Jean de Chandos, qui connoissoit sa bravoure et sa valeur, pour l’avoir souvent éprouvée, luy voulut donner des marques de son estime et de son amitié, s’offrant de luy prêter dix mille livres. Guesclin luy scut bon gré de son honnêteté, le priant pourtant de trouver bon qu’il allât auparavant faire auprés de ses amis toutes les diligences nécessaires pour recueillir cette somme entière. La fierté que Bertrand fit paroître en se taxant à soixante mille livres fut bientôt sçuë de toute la ville.
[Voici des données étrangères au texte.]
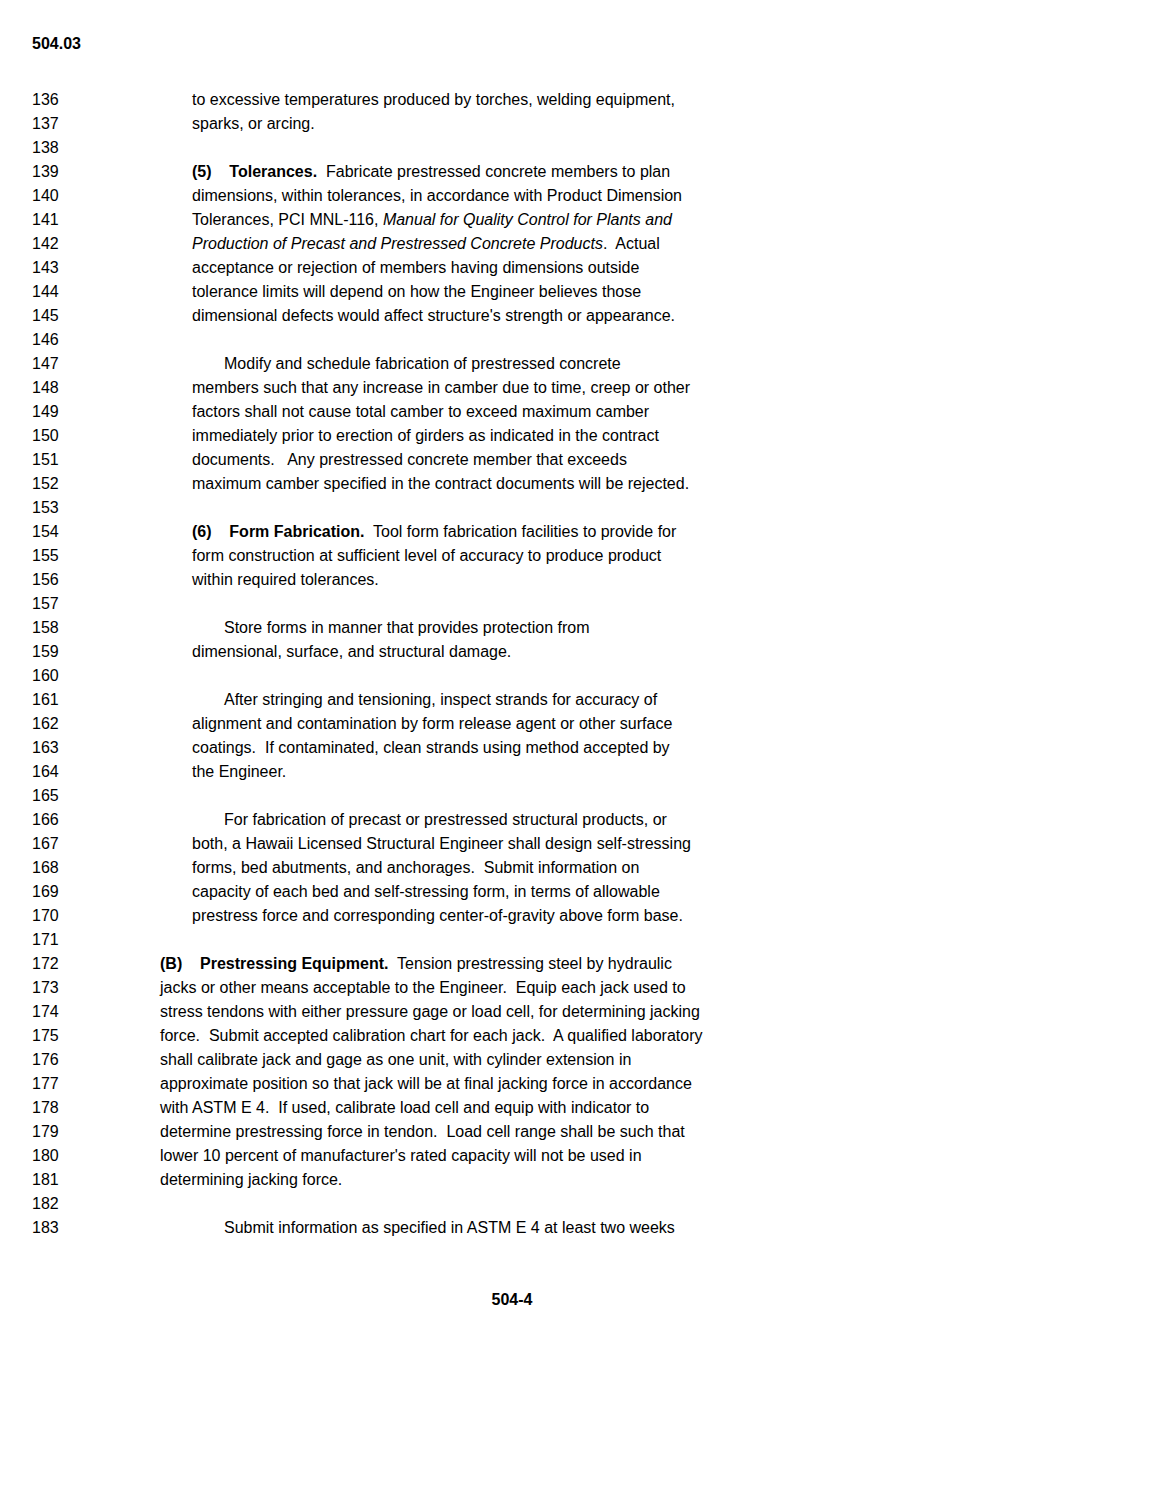504.03
136 to excessive temperatures produced by torches, welding equipment,
137 sparks, or arcing.
138
139(5) Tolerances. Fabricate prestressed concrete members to plan
140 dimensions, within tolerances, in accordance with Product Dimension
141 Tolerances, PCI MNL-116, Manual for Quality Control for Plants and
142 Production of Precast and Prestressed Concrete Products. Actual
143 acceptance or rejection of members having dimensions outside
144 tolerance limits will depend on how the Engineer believes those
145 dimensional defects would affect structure's strength or appearance.
146
147 Modify and schedule fabrication of prestressed concrete
148 members such that any increase in camber due to time, creep or other
149 factors shall not cause total camber to exceed maximum camber
150 immediately prior to erection of girders as indicated in the contract
151 documents. Any prestressed concrete member that exceeds
152 maximum camber specified in the contract documents will be rejected.
153
154(6) Form Fabrication. Tool form fabrication facilities to provide for
155 form construction at sufficient level of accuracy to produce product
156 within required tolerances.
157
158 Store forms in manner that provides protection from
159 dimensional, surface, and structural damage.
160
161 After stringing and tensioning, inspect strands for accuracy of
162 alignment and contamination by form release agent or other surface
163 coatings. If contaminated, clean strands using method accepted by
164 the Engineer.
165
166 For fabrication of precast or prestressed structural products, or
167 both, a Hawaii Licensed Structural Engineer shall design self-stressing
168 forms, bed abutments, and anchorages. Submit information on
169 capacity of each bed and self-stressing form, in terms of allowable
170 prestress force and corresponding center-of-gravity above form base.
171
172(B) Prestressing Equipment. Tension prestressing steel by hydraulic
173 jacks or other means acceptable to the Engineer. Equip each jack used to
174 stress tendons with either pressure gage or load cell, for determining jacking
175 force. Submit accepted calibration chart for each jack. A qualified laboratory
176 shall calibrate jack and gage as one unit, with cylinder extension in
177 approximate position so that jack will be at final jacking force in accordance
178 with ASTM E 4. If used, calibrate load cell and equip with indicator to
179 determine prestressing force in tendon. Load cell range shall be such that
180 lower 10 percent of manufacturer's rated capacity will not be used in
181 determining jacking force.
182
183 Submit information as specified in ASTM E 4 at least two weeks
504-4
Chacun courut en foule au palais pour regarder en face un homme si extraordinaire, et quand les gens du prince virent tant de peuple assemblé tout au tour, ils conjurerent Bertrand de contenter la curiosité des bourgeois de Bordeaux, et de se rendre aux fenêtres pour se montrer et se faire voir. Il voulut bien avoir cette complaisance, et vint avec eux sur un balcon faisant semblant de s’entretenir avec quelques officiers du prince. Il ne pouvoit se tenir de rire de voir l’avidité de ses gens à le regarder et à l’étudier avec tant d’empressement. Ils se disoient les uns aux autres que le prince de Galles, leur seigneur, ne luy devoit pas donner la liberté[1], car un tel ennemy luy feroit un jour de la peine. D’autres s’ennuyans de perdre leur temps à le voir, prirent le party de se retirer en disant, dans le langage du quatorzième siècle, pourquoy avons nous icy musé et nôtre métier delaissié à faire, pour

  1. « On croit, Monseigneur, dit un jour le sire d’Albret au prince de Galles, que si vous ne mettés pas Du Guesclin à rançon, c’est parce qu’il vous donne de la jalousie, et que vous le craignés. Pour montrer, répliqua le prince anqlois, que je ne crains point Du Guesglin, tout brave qu’il est, il va être libre à l’instant. » (Du Chastelet.)